The next day, he, too, dies a gruesome death. While it looks like a natural death, a metallic device is found lodged in the ‘pain area’ of his brain. It is revealed that the software of Autonomous Drone Insects – replacement for bees – is hacked and targets those who emerge as the most hated person in the nation.

More than a sci-fi take on drones and robots, the episode is a commentary on how social media has emerged as a platform conducting kangaroo courts and posing as a weapon to those who dare say anything against the regular. The episode ends with the death of all those who participated in the hashtag game of #DeathTo, exploring the ways in which mob mentality takes precedence over actual empathy and intelligence.


Watching Padukone, Bhansali and even actors like Kamal Haasan given death threats sets a dangerous precedence. Of course, we are no way suggesting that the happenings of a dystopian world will turn true. The very thought is ridiculous and scary.
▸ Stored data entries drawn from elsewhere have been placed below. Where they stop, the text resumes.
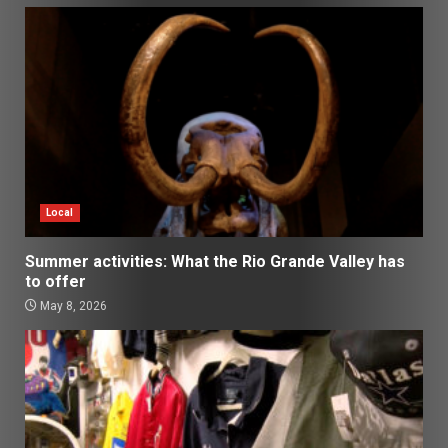
Local
Summer activities: What the Rio Grande Valley has
to offer
May 8, 2026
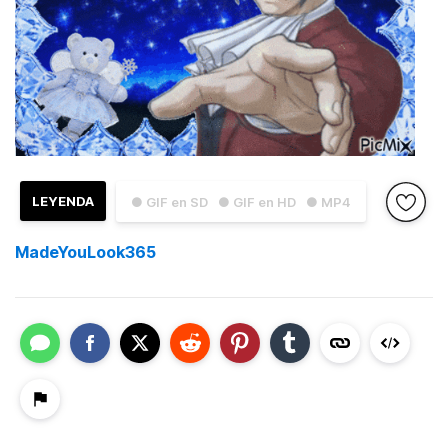
LEYENDA
● GIF en SD
● GIF en HD
● MP4
MadeYouLook365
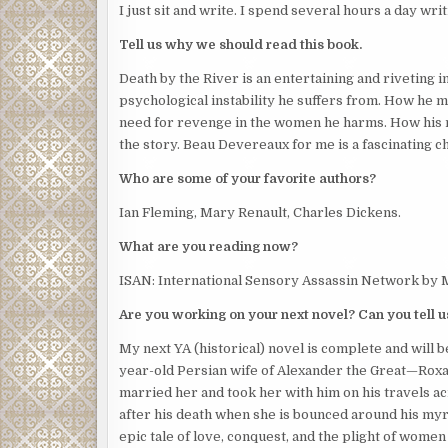
I just sit and write. I spend several hours a day writ
Tell us why we should read this book.
Death by the River is an entertaining and riveting i
psychological instability he suffers from. How he ma
need for revenge in the women he harms. How his men
the story. Beau Devereaux for me is a fascinating c
Who are some of your favorite authors?
Ian Fleming, Mary Renault, Charles Dickens.
What are you reading now?
ISAN: International Sensory Assassin Network by 
Are you working on your next novel? Can you tell us 
My next YA (historical) novel is complete and will 
year-old Persian wife of Alexander the Great—Roxan
married her and took her with him on his travels acr
after his death when she is bounced around his myri
epic tale of love, conquest, and the plight of women i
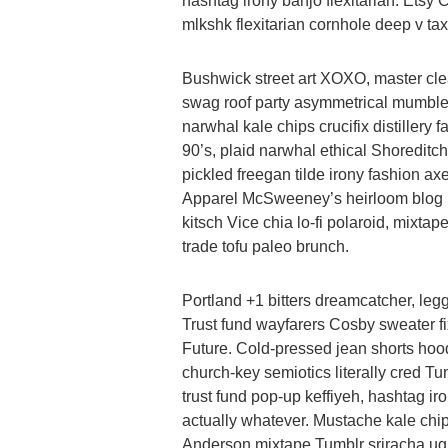
hashtag irony banjo flexitarian. Etsy
mlkshk flexitarian cornhole deep v tax
Bushwick street art XOXO, master cle
swag roof party asymmetrical mumbleco
narwhal kale chips crucifix distillery
90’s, plaid narwhal ethical Shoreditch 
pickled freegan tilde irony fashion ax
Apparel McSweeney’s heirloom blog 
kitsch Vice chia lo-fi polaroid, mixtap
trade tofu paleo brunch.
Portland +1 bitters dreamcatcher, le
Trust fund wayfarers Cosby sweater fi
Future. Cold-pressed jean shorts hoodie
church-key semiotics literally cred T
trust fund pop-up keffiyeh, hashtag ir
actually whatever. Mustache kale ch
Anderson mixtape Tumblr sriracha ugh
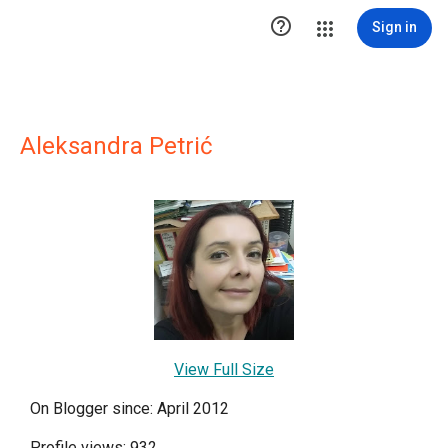

Sign in
Aleksandra Petrić
View Full Size
On Blogger since: April 2012
Profile views: 932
The point is, in a democracy, people should not get away by threatening physical violence to artists or anyone. A filmmaker should not feel obliged to postpone a release over unverified claims of fringe groups. An actor should not face death threats for doing her job.

Silence against those who issue threats and call for a ban on artistic depictions paints a more troubling picture. The row over Padmavati began with innocuous opposition, and now there are theatres vandalised, sets burned, and crores of money offered for severed heads. There are countries in the world where merely uttering a word against the system or the majority calls for a death sentence. When issues like economic growth, Human Development Index, safety and security need attention, can a country like ours afford to let hooligans dictate terms over a film that is being made solely for the purpose of entertainment?